How was she able to flourish and come into her own after those formative years spent hiding? Well, perhaps because unlike a human, she did not sit there muttering to herself: "why am I not more like my brother? Why can't I be charming and charismatic and aggressive enough to make an impression? " No, Maile ("The Moo") just was who she was, and when she was finally able to crawl out from under the armoire in the bedroom (her favorite hiding spot) without getting chased and bitten, her world finally recognized her for the complex, unique, sweet, loving, silly, cat she was.

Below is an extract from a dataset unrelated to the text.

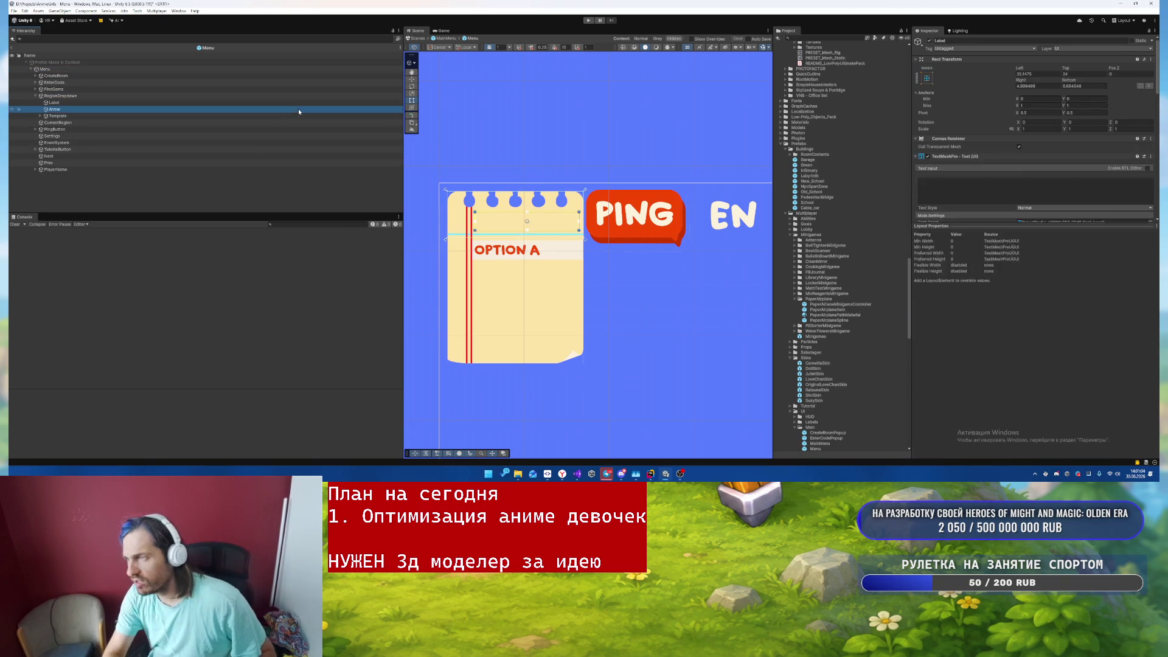
pyautogui.press('Down')
pyautogui.press('Right')
pyautogui.press('Down')
pyautogui.press('Right')
pyautogui.press('Down')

She was the best cat any human could ever want.

And sometimes I think we should be more like cats and stop worrying about what the other humans are doing. And we should try to create a world where everyone can crawl out from under the furniture and take their place in the world for whomever they are.

So as is probably becoming clear by my use of the past tense, we lost Maile last week and it's been such a sad thing that I couldn't quite bring myself to blog about it. (And I know it doesn't compare to other blogger's recent tragic losses). But I'd like to at least think that I can be grown up enough to take some lessons from the wonderful 18 years we spent with Maile, and try to be smart like a cat and not dumb like a human when it comes to accepting myself for who I am.

And the next time I have the choice between subtly chasing someone back under the furniture, or encouraging them to come out and take their place in the world? I hope I choose the latter. I hope we all do.

Thank you Maile, for all those wonderful years.